In Russia, a mostly Greek Orthodox country, Christmas is celebrated on January 7. On New Year’s Ev,e ‘Grandfather Frost’ brings presents to the children. The children circle the Christmas tree calling for Grandfather Frost and his granddaughter, Snegurochka. Svyatki, Russian Christmastide, is celebrated after January 7 until January 19. During this Christmastide, there is fortune telling and caroling, as well as a bathing in the freezing waters of lakes and rivers on January 18. January 18 marks the end of Christmastide and Epiphany, or the baptism of Jesus.

Though there are not many practicing Christians in the predominantly Hindu and Buddhist India, those who do celebrate Christmas choose to decorate banana or mango trees in the warmer climate where coniferous trees do not grow. Indian families use mango leaves to decorate their homes for the Christian holiday and create clay nativity scenes. They may also place small oil-burning lamps on top of the flat roofs of their homes.

Giving gifts in Serbia does not occur on Christmas Eve or Christmas day.

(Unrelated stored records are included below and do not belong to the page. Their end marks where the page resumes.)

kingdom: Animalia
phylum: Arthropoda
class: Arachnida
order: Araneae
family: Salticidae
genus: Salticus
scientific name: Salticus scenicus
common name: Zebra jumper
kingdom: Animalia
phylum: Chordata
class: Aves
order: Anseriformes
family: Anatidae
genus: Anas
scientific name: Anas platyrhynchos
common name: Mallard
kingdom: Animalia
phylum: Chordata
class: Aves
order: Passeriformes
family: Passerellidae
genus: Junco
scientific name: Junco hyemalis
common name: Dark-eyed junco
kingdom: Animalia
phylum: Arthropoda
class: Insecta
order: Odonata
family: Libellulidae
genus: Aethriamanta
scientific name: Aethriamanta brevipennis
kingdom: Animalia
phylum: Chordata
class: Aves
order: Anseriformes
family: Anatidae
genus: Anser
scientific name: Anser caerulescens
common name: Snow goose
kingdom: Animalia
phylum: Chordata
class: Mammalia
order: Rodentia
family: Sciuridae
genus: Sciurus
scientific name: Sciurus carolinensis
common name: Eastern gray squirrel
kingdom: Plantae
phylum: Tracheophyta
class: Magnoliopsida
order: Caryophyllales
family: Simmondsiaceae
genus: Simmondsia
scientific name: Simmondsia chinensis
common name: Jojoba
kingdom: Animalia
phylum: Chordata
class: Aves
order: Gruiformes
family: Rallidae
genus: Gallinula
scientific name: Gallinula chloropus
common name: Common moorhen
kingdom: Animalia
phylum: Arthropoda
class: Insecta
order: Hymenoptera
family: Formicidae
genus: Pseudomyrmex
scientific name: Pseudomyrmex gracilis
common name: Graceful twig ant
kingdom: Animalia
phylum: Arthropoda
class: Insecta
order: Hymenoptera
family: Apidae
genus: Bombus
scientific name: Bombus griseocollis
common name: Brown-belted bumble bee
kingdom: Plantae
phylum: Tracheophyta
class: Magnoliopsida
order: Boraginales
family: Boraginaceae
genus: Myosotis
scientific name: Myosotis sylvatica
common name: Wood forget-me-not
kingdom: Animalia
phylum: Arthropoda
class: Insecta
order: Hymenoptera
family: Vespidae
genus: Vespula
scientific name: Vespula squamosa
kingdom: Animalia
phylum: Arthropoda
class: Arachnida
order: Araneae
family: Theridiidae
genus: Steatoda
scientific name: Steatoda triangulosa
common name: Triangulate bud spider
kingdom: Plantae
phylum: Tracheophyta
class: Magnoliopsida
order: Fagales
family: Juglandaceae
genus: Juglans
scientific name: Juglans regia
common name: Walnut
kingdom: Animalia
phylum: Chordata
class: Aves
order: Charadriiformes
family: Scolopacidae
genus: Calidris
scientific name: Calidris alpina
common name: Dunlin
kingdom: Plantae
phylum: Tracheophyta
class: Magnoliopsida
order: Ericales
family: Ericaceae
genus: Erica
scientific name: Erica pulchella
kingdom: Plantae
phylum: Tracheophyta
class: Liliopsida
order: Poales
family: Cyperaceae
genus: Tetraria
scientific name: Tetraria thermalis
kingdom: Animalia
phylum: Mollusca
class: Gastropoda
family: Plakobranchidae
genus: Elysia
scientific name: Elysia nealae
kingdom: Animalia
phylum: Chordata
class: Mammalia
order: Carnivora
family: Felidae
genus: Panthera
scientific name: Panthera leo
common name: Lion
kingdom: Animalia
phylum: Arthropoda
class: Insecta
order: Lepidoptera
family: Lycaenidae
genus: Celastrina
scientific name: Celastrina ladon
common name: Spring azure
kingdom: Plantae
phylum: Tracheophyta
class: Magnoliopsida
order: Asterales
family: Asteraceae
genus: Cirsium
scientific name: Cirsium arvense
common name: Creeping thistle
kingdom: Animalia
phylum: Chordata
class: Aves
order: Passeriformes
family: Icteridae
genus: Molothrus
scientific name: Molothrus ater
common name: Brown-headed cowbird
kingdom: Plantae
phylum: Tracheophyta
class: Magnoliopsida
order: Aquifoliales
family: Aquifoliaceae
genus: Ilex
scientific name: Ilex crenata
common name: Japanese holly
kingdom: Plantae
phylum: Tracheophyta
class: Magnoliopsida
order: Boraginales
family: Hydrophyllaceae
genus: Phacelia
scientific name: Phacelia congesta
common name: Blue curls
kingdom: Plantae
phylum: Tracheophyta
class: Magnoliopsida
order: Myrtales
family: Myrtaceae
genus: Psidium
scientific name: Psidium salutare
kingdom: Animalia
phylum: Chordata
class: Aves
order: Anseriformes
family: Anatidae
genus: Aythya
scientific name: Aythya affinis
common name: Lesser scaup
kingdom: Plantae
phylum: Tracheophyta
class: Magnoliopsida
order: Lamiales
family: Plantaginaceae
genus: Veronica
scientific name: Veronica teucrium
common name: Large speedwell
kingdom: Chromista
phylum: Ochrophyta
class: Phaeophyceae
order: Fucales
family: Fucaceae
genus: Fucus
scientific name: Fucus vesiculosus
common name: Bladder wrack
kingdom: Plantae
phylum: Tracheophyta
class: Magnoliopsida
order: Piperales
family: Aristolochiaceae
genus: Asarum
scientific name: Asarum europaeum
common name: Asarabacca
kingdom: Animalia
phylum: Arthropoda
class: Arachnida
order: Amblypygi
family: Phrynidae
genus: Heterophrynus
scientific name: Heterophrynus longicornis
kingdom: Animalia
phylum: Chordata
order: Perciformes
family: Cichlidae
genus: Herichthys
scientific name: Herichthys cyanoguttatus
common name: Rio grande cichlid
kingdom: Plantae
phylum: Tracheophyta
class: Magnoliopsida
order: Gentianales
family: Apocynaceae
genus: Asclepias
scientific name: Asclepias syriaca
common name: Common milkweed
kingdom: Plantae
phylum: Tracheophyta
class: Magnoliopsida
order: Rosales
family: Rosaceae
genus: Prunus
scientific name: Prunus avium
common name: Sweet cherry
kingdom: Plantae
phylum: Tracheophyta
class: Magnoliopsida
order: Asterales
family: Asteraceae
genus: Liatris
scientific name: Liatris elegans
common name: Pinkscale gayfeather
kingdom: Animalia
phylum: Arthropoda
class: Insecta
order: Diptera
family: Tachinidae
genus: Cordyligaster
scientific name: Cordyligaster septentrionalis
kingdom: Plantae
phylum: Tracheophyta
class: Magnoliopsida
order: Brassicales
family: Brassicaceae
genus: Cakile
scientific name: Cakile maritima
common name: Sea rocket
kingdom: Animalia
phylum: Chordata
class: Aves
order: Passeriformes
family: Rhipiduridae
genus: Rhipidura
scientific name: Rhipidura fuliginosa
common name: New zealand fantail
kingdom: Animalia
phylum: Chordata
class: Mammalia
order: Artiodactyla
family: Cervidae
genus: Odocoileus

Instead, the three Sundays before Christmas are assigned to the children, mom, and dad of the family to give gifts, (respectively:Detinjci, Materice, and Oci,). On Detencji, the children of the house are tied up with ropes or scarves, and to be freed must give a present to their parents, which they had prepared in advance. The same happens with the mother and father on Materice and Oci.

Greece, a Greek Orthodox country similarly to Russia, believes in a different kind of elves than the ones who help santa create his presents. The Kallikantzari ‘Christmas goblins’ are believed to appear only during the twelve days of Christmas, when they rise from the center of the Earth and enter people’s houses. They are believed to cause mischief in the household do some Greeks, as part of the myth, keep a yule log burning from December 25 to January 9. A wooden cross wrapped in basil and drenched in holy water is used to ward off the bad spirits.

However Christmas is celebrated, it is a very important time of year for families around the world.